* Problem to work on
Where the material below has a line containing "left_click_drag(347, 234, 347, 253)", start repeating exactly, and keep going through the line containing "left_click(348, 271)", with no other lines.

*** Opening of Data ***

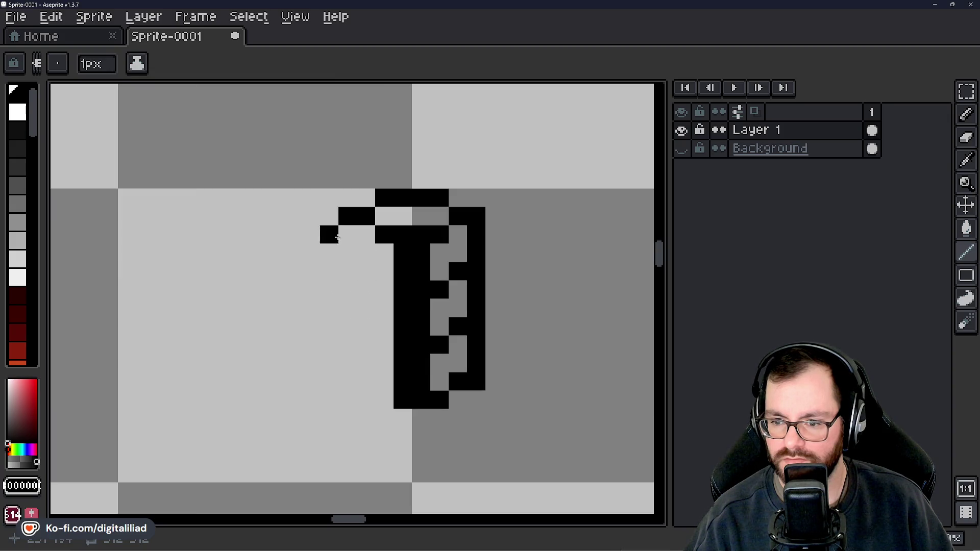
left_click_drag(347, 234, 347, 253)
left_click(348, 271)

*** Close of Data ***
*** Opening of Data ***

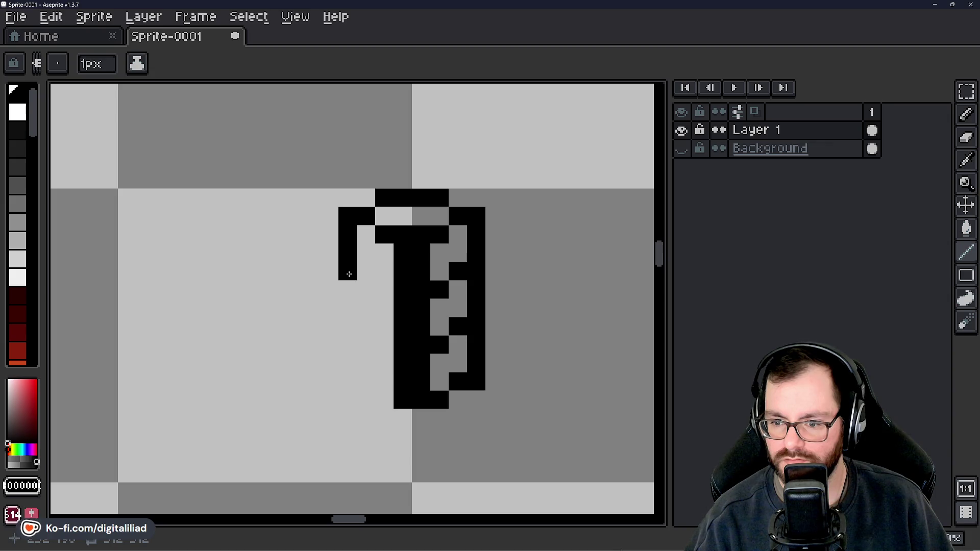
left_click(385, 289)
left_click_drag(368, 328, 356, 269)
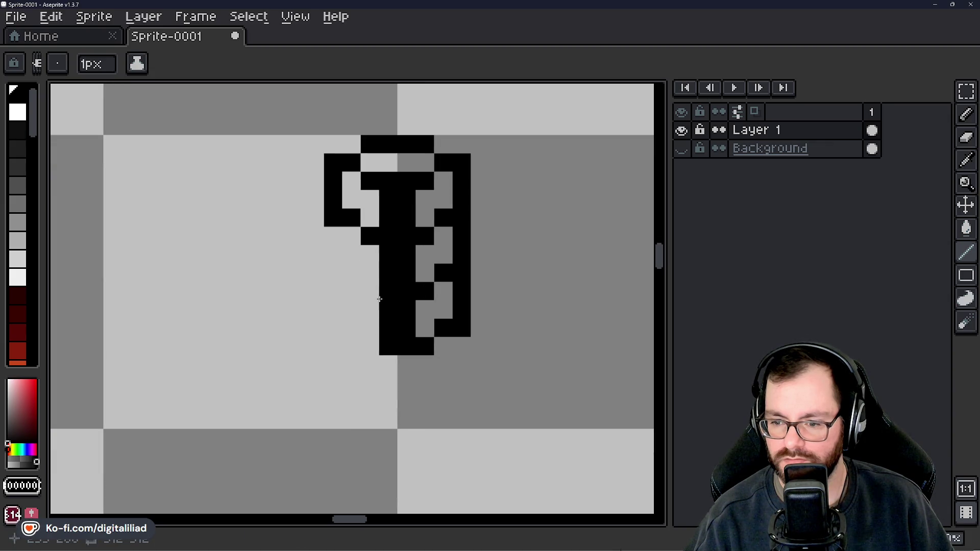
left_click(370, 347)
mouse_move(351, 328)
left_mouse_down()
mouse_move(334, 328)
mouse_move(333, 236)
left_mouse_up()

*** Close of Data ***

* Task response
left_click_drag(347, 234, 347, 253)
left_click(348, 271)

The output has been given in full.